Глава 6. Блокнот
Он проснулся не от сна — от факта: тело лежало, а мозг работал. Как насос, вкачивающий внутрь всё, что за ночь накопилось в воздухе. Слова. Имена. Тишина, как у холодной батареи, которую обещали отремонтировать ещё в декабре. Он сидел за столом, глядя на неё — на тетрадь. Обложка была чуть вспучена, как кожа после ожога, и пахла не бумагой — какой-то странной смесью: старый портфель, чуть укропа, зимняя пыль.
Он её не покупал. Точно помнил. Никогда бы не взял такую — слишком нарочитая, кожаная, с закруглёнными краями и капризной завязкой. Не тетрадь, а гостья из других времён, где чернила пахли смертью, а бумага — дымом. Но она лежала в шкафу. Именно сегодня. Именно в той коробке, где раньше были детские рисунки сына, давно переехавшего. Как будто кто-то подменил прошлое — тихо, не грубо. Аккуратно.
Он медленно потянулся к ней, словно к кошке, которую не знаешь — цапнет или лизнёт. Взял. Вес не книжный. Слишком плотная. Пустая, как полочка у гроба, но внутри чувствовалось давление — будто там уже что-то записано, но чернила ещё не проступили.
— Нельзя больше просто читать. Надо как-то… вести учёт, — пробормотал он, и голос прозвучал чужим.
Как будто произносил не он, а кто-то из радиопередач, записанных на старую ленту.
Он провёл рукой по поверхности тетради. Кожа оказалась неожиданно тёплой, почти влажной. И тут же — мелкая дрожь в пальцах. В груди — не страх. Нет. Страх был раньше, когда всё это только начиналось. Сейчас — что-то другое. Как после похорон: уже не боль, не паника. Обязанность. Ритуал.
«Если уж книга пишет, — подумал он. — Значит, кто-то должен и читать. А если читает — то и записывать надо. Чтобы потом… что? Кто потом?».
Он встал, поискал ручку, нашёл старую — с погрызенным колпачком, чернилами "голубая ночь". Щёлкнул, ткнул по листу: идёт. Хорошо.
Тетрадь открылась легко. Первый разворот был белым, как снег на мемориале. Николай провёл линию по центру, ногтем. Слева — "текст". Справа — "факты". Всё. Просто. Без риторики.
Всё, как он любил.
Снаружи, за стеклом, шёл снег. Плавный, не уверенный. Как будто кто-то наверху тоже не был до конца уверен — пускать его или нет. Стекло запотело. Он провёл пальцем вертикальную черту — и в отражении увидел себя. Усталого. В пижаме и куртке. С выражением лица, которое обычно бывает у тех, кто только что понял: он тут надолго.
Он снова взглянул на тетрадь. Страницы колыхнулись. Но окна были закрыты.
«Подумаешь. Сухой воздух», — сказал он себе.
И открыл первую страницу.
Лампа над столом выдавала мутное, масляное тепло, от которого начинало чесаться в висках, будто голову накрыли шерстяным платком. Комната не отапливалась с утра, и воздух в ней стоял тяжелый, как в троллейбусе после снежной остановки: чуть влажный, со вкусом металла и старого хлеба. Николай сидел прямо, как ученик, только пальцы держали ручку не по-детски — с лёгким подрагиванием и желанием уронить всё к чёртовой матери.

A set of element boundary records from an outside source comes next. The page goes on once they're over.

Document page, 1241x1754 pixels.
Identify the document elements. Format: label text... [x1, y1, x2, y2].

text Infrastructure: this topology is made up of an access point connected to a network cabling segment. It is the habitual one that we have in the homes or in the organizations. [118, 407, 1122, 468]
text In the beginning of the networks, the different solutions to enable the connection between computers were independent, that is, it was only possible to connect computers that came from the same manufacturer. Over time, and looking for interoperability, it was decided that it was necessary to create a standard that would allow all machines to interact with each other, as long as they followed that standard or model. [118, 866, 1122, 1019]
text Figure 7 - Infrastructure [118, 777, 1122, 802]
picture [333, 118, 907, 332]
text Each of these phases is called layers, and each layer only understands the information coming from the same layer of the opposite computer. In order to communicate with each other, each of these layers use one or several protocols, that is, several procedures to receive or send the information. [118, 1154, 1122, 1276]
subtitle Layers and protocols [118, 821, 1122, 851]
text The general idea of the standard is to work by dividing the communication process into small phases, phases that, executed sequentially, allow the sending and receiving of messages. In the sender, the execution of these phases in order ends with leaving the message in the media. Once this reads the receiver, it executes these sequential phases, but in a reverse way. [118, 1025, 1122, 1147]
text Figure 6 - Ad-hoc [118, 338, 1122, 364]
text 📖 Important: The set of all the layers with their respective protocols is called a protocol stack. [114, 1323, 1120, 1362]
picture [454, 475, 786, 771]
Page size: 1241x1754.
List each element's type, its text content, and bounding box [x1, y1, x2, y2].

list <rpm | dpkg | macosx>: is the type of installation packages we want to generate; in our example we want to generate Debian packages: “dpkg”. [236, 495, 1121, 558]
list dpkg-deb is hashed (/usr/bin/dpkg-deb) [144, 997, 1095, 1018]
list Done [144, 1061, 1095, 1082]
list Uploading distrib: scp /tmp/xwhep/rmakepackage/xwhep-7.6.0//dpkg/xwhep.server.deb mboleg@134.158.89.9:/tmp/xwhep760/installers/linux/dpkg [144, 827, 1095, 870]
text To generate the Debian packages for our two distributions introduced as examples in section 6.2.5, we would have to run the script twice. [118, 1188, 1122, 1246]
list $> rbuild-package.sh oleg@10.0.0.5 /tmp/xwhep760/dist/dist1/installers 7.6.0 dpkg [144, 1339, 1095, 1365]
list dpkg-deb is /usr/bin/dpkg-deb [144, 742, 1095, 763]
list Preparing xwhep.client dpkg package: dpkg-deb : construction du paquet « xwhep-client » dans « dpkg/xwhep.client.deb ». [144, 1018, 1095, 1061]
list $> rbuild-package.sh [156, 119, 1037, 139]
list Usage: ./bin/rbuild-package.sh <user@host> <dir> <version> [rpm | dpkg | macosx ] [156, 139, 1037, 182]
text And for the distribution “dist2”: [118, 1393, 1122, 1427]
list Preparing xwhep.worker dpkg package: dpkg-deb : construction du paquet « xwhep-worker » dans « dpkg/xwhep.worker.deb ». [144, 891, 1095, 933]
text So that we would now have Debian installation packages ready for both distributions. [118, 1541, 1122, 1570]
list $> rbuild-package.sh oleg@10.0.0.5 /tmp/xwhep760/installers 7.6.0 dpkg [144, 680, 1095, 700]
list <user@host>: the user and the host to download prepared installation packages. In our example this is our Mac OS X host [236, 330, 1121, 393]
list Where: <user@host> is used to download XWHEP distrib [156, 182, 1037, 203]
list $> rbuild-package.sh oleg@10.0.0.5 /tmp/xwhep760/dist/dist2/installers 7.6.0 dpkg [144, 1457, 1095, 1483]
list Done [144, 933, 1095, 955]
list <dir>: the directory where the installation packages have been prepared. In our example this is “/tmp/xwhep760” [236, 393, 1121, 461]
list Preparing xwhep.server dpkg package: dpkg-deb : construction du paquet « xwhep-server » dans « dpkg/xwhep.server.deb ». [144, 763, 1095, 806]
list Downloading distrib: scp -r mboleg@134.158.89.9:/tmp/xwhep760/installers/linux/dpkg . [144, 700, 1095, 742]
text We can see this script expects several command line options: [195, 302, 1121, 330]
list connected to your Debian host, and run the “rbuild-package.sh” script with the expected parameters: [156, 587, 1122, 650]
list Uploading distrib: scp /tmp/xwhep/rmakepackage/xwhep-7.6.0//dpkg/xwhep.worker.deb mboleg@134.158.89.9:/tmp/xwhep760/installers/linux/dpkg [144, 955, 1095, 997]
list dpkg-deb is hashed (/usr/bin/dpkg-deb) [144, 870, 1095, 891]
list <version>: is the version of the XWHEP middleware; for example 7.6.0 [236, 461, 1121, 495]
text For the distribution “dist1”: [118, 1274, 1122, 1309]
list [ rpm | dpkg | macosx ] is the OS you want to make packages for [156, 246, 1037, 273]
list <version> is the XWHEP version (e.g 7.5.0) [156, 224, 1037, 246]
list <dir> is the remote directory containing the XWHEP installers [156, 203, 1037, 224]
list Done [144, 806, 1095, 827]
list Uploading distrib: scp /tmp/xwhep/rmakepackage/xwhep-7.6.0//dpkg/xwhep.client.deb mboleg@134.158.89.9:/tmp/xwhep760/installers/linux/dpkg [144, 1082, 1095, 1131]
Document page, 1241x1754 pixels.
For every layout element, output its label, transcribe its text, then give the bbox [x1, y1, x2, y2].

Он выровнял тетрадь. Слева колонка — для цитат. Справа — для жизни. Бумага немного морщинилась у корешка, как будто уже хранила в себе ненаписанное. Под ногами скрипнул линолеум — как будто кто-то осторожно переступил на месте. Он не глянул. В библиотеке многое скрипит: полки, воздух, возраст.
— Слева — книга. Справа — жизнь. Ну, по крайней мере пока, — сказал он вслух и хмыкнул, как человек, который слишком часто говорит сам с собой и слишком хорошо знает, что это не помогает.
На кухне — за тонкой стеной — что-то щёлкнуло. Не труба, не дверь. Больше похоже на перелистнутую страницу. Глухой, плотный хлопок, от которого захотелось подняться и проверить, но он остался сидеть. Лучше не двигаться. Лучше пока держать всё в порядке: строчка к строчке, дата к дате.
Он провёл линию под заголовком. Запах чернил — терпкий, аптечный. Ручка царапала бумагу, как старый ноготь по марле. В голове шумело, будто кто-то в соседней комнате держал включённый телевизор — на белом шуме, без картинки.
Он записал:
4 февраля
«Серый кот перейдёт дорогу, и за ним последует беда. Не для тебя — для того, кто глянет ему в глаза».